Attention all nice girls, let’s really talk. Being the nice girl is honestly nothing nice. Both in our personal lives and on our grind (a.k.a our work life) we get treated as outsiders. Before I get into this, let me describe what a nice girl is: the girl who puts their best self forward every day with a positive attitude and tries their best to avoid the negativity that surrounds them. We are the opposite of the girl who always gives you an attitude, has nothing nice to say, and well— somehow finds the wrong way to talk to you.
In this new age of social media people are continuously trying to put each other down, and somehow it is all becoming normal. With all of the conflict around us, I’d rather be the light at the end of the tunnel. There is no reason to feed into all the negativity, but instead, I believe it’s important to put my best foot forward each day with positive affirmations and a level head. Someone needs to be the positive one in the friend group, right?
Growing up through adolescence and now in my adult life, people have always tried to take advantage of my nice girl attitude and have attempted to discredit my ability to get things done (as if being nice would ever prevent me from being successful anyway). I’ve had friends who have teased me for not being “tough” enough and coworkers who’ve advised me to be more “stern”. A message to everyone out there: my presence of niceness does not mean the absence of a backbone. It also definitely does not mean you can run over me; I can and will speak up for myself when I feel I need to and not when you feel I should - I can do that with a smile, too.
The nice girl side effects don’t stop in your personal life, however. Like I’d mentioned, you’re expected to be even more stern in the workplace. Personally, I’ve been told several times to be tougher, and worse - it’s often been implied directly or indirectly that I might not make it far. Question is, what’s so wrong with holding on to good character? Are we really a little too positive? Does not conforming to the ideal “boss attitude” intimidate you? Do you feel that you can take advantage of me? Does my good character offend you? All hell no’s!
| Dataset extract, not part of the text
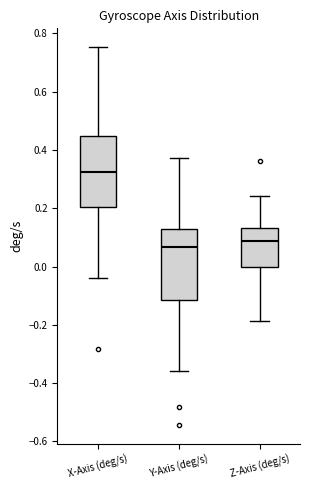

Reading left to right, transcribe this box plot: for each box, give where its median line is, the range the box spans, and where its two whiskers end, as read against the y-axis. The values are not printed on the chart, so give them approximately, as read against the axis.

X-Axis (deg/s): median 0.32, box 0.20 to 0.44, whiskers -0.04 to 0.76
Y-Axis (deg/s): median 0.06, box -0.12 to 0.12, whiskers -0.36 to 0.38
Z-Axis (deg/s): median 0.08, box 0.00 to 0.14, whiskers -0.18 to 0.24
There has been several (and I mean several) instances in the workplace that has really made me rethink if I should shift my attitude - should I conform and be rougher on the edges? I’ve had a boss feel that she could scream at me. I’ve even had a coworker be rude to me daily (and we all know that’s uncalled for). I felt that I got those responses because somehow being nice meant, “I am less than and I don’t deserve to be respected.” Don’t get me wrong though, as I said before, I will speak up for myself, but somehow when you show too much niceness people forget what respect is even on the days you demand it. Even if you speak up when needed, it’s somehow laughable and isn’t taken seriously because you’re “just the nice girl”.
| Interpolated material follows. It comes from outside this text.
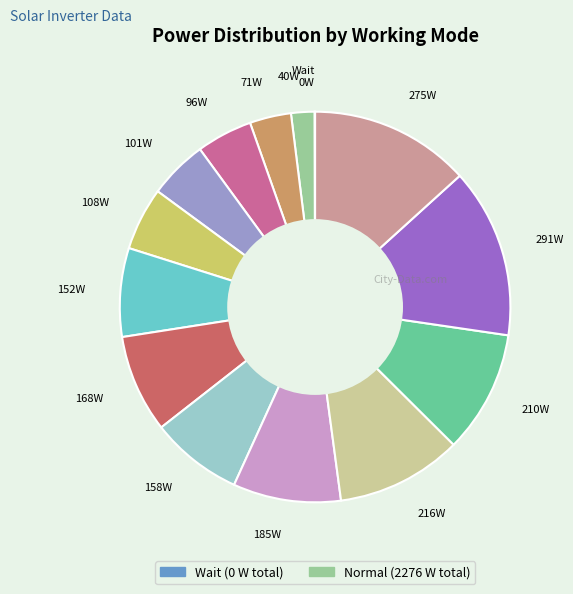

Combined, do 216W and 185W account for over 50%?

No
Somehow the nice girls get painted as a villain. I’ve had people get irritated with me because I’m too nice. We even get victimized for following our authentic behavior because we don’t want to be the “mean” girl everyone else wants us to be— well, at least I do. It’s a double edged sword - a lose-lose game.
You know what— yes, I am the nice girl and I am proud of it. I’d rather spew positivity into the workplace and in my personal life. I’d rather respond with a smile and a nice comment. I really want to help you, and no I don’t want to be lunged into any work drama. No, I am not faking any of it. I’m beaming with the utmost sincerity.
You know what— yes, I am the nice girl and I am proud of it. I’d rather spew positivity into the workplace and in my personal life.
Advice to those telling us not to be who we are: let us, the nice girls, speak our truth. We are nice but that is not a green light to take advantage of us - we’re human just like you. We decide to pick positivity over negativity because we believe it makes a better atmosphere for everyone. We decide to treat others the same exact way we want to be treated. Most importantly, we decide to not emerge ourselves into drama. We will not stoop down to some petty level of negativity because we will kill with kindness (a skill few can master and most are fearful of). We like the nice girl that we are and man, it feels good to be nice. What can we say, we’re living our best life. Nice girls are total badasses.
Guess what? We don’t have to turn into this grumpy person to be successful. We can greet you with smile. We can be morning people. We can be okay with someone you may not be okay with. You know it’s acceptable to be likable, right? Sometimes it’s not necessary to have something mean and criticizing to say. Ladies, you don’t have to be this mean girl to get ahead, because guess what - men definitely don’t have to follow the same standards as we do to reach the same end goal.
Listen ladies, don’t be afraid to be exactly who you are. There will be people will try to put you down or cramp your style, but you are a special kind of person. Find your place at work and don’t move for no one. Trust me, I know, you are the positive person everyone wish they could be. Continue to live your truth. Continue to be that light wherever you can be. This world needs more of us, more nice girls.